DATASET EXCERPTS:
......
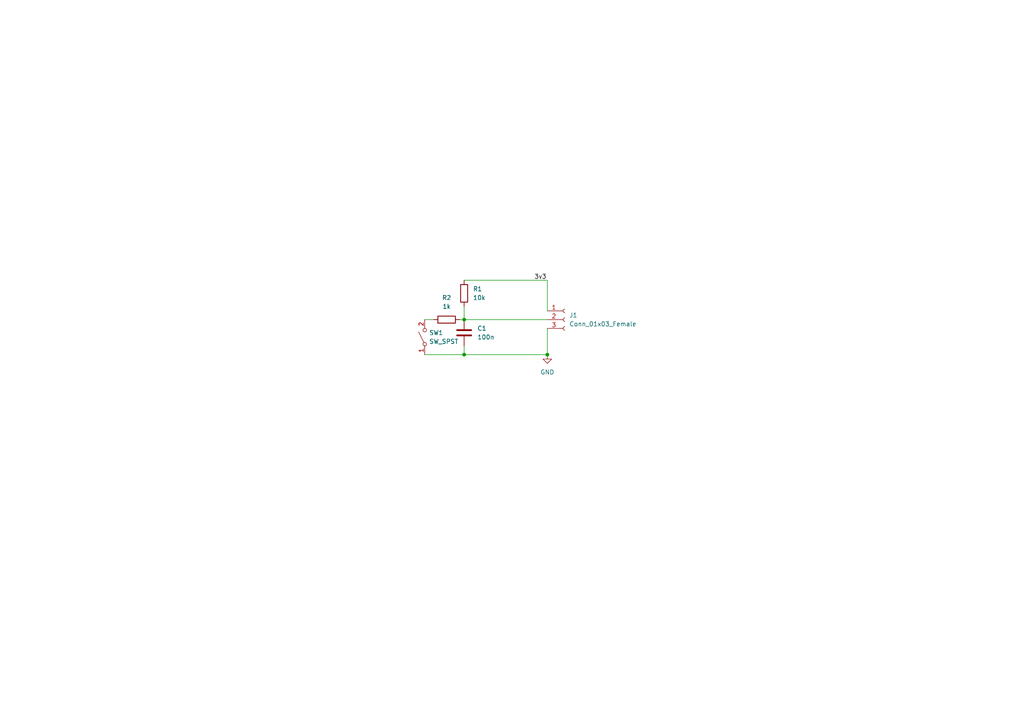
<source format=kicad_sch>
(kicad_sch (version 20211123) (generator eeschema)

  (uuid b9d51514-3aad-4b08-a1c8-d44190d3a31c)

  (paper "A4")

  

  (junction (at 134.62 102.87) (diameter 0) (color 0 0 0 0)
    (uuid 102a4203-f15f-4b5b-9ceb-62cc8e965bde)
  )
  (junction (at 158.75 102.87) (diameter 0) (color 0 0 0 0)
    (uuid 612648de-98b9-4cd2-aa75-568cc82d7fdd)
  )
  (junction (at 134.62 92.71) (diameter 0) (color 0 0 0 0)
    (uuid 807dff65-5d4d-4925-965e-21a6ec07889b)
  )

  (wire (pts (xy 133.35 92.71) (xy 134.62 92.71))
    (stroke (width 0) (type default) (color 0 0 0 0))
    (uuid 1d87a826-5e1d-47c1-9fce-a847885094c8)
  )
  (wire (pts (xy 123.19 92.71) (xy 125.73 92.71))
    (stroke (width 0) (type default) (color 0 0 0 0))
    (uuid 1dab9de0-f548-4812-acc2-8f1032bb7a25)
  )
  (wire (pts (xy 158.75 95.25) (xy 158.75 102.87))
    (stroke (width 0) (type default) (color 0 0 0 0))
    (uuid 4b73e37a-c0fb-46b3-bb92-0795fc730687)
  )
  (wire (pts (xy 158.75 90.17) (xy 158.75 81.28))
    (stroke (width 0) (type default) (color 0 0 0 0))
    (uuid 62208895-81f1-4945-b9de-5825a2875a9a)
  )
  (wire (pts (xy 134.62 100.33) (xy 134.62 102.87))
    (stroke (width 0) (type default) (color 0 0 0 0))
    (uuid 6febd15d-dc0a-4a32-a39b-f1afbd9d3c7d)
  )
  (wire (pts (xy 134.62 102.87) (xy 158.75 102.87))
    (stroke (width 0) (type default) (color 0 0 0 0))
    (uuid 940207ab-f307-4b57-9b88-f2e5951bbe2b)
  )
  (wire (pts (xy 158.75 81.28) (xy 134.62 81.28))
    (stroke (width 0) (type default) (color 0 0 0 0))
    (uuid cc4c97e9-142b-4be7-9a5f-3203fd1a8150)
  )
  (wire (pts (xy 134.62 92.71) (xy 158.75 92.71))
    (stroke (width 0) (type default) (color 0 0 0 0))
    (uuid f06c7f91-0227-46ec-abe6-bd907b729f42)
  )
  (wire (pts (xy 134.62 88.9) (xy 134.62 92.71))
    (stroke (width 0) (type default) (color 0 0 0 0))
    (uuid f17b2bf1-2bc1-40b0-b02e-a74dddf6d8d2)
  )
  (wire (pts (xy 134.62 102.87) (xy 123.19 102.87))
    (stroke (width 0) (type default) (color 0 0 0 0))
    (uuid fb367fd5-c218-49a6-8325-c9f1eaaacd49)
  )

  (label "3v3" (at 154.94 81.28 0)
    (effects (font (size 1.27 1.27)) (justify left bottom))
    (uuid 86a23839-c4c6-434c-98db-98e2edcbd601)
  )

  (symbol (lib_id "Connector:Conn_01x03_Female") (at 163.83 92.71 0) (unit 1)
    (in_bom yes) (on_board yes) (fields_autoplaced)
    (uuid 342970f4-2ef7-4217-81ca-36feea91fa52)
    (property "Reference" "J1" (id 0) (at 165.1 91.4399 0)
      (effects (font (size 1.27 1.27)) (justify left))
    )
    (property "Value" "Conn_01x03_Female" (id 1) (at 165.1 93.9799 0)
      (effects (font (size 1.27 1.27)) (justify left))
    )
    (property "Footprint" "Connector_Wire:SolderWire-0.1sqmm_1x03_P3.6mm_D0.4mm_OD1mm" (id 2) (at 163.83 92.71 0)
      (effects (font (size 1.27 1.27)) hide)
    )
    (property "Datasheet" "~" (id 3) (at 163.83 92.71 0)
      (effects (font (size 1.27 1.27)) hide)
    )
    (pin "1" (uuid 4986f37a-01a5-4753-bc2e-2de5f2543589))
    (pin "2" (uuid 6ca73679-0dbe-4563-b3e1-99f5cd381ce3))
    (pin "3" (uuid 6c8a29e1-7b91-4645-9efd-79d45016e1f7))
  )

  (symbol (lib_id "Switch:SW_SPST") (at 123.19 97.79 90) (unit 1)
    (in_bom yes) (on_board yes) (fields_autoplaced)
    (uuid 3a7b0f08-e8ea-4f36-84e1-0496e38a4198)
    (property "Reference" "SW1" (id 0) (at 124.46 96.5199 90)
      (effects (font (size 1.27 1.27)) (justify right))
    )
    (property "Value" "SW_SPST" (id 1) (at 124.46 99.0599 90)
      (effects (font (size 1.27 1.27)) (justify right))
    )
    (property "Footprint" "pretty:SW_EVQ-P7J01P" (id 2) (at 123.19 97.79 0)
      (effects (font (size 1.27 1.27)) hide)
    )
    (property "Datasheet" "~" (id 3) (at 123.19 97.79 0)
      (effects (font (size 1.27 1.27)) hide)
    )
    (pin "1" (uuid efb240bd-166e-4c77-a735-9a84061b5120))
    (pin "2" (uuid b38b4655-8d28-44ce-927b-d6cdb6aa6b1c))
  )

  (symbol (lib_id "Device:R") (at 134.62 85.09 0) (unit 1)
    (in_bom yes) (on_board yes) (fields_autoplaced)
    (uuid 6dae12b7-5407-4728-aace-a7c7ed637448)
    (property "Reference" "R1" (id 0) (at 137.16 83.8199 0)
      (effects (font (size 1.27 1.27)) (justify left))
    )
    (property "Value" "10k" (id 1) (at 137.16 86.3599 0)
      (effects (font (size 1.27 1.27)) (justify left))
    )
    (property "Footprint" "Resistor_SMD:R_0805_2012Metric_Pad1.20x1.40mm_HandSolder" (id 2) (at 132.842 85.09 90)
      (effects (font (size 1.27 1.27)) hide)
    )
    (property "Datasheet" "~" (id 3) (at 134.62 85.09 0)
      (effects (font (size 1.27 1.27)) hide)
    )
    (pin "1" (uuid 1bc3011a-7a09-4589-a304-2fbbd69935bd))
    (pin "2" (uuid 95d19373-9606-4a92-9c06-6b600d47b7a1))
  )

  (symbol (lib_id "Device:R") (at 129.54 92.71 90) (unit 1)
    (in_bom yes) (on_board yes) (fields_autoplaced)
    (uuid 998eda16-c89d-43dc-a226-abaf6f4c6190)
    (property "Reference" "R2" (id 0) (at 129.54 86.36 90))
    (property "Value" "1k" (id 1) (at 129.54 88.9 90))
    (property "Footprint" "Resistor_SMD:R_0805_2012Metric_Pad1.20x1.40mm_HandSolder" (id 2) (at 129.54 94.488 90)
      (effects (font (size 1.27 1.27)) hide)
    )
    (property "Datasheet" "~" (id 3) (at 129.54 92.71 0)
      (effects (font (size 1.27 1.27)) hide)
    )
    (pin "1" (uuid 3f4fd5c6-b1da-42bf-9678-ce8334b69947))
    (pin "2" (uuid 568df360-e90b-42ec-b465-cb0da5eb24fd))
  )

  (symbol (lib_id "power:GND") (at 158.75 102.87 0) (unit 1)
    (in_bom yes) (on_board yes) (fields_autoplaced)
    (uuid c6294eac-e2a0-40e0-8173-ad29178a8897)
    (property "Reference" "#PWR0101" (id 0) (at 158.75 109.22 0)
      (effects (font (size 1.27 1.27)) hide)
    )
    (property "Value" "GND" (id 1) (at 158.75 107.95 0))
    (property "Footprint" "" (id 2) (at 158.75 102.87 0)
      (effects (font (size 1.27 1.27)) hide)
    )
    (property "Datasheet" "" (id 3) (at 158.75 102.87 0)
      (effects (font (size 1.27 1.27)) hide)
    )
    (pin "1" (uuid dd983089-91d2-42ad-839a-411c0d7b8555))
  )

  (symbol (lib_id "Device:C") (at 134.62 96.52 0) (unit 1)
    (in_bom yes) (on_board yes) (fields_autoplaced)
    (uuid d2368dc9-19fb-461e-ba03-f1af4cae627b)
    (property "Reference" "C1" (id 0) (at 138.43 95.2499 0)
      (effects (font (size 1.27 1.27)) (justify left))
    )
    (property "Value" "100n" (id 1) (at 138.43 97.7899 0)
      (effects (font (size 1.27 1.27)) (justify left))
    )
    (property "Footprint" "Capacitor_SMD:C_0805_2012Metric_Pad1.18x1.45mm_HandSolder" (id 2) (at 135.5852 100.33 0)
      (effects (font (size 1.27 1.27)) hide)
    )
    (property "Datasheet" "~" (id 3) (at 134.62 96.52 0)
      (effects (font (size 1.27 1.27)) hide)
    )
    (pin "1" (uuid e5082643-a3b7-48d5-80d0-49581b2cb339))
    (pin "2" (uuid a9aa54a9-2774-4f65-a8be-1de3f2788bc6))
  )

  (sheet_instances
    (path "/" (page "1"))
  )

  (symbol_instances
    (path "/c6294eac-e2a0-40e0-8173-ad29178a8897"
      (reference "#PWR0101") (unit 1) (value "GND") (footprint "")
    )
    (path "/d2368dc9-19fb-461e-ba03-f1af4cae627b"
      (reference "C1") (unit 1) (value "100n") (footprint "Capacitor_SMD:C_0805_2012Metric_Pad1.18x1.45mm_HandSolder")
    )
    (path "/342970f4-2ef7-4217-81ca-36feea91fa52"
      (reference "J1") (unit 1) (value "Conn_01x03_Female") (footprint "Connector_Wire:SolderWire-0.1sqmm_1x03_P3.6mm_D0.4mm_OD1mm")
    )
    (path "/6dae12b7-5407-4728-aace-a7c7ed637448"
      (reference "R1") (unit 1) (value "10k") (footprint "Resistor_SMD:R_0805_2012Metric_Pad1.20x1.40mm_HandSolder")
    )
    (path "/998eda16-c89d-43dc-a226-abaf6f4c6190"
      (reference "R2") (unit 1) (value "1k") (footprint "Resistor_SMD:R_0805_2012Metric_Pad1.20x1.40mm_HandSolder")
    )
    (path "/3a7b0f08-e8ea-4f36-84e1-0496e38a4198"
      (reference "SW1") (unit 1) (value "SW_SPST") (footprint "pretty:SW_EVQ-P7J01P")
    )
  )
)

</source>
......
TASK DIRECTIONS:
Look above for the line with "(uuid cc4c97e9-142b-4be7-9a5f-3203fd1a8150)" and the line with "(wire (pts (xy 134.62 88.9)", and reproduce exactly those two lines plus every line between, nothing more.

ANSWER SECTION:
    (uuid cc4c97e9-142b-4be7-9a5f-3203fd1a8150)
  )
  (wire (pts (xy 134.62 92.71) (xy 158.75 92.71))
    (stroke (width 0) (type default) (color 0 0 0 0))
    (uuid f06c7f91-0227-46ec-abe6-bd907b729f42)
  )
  (wire (pts (xy 134.62 88.9) (xy 134.62 92.71))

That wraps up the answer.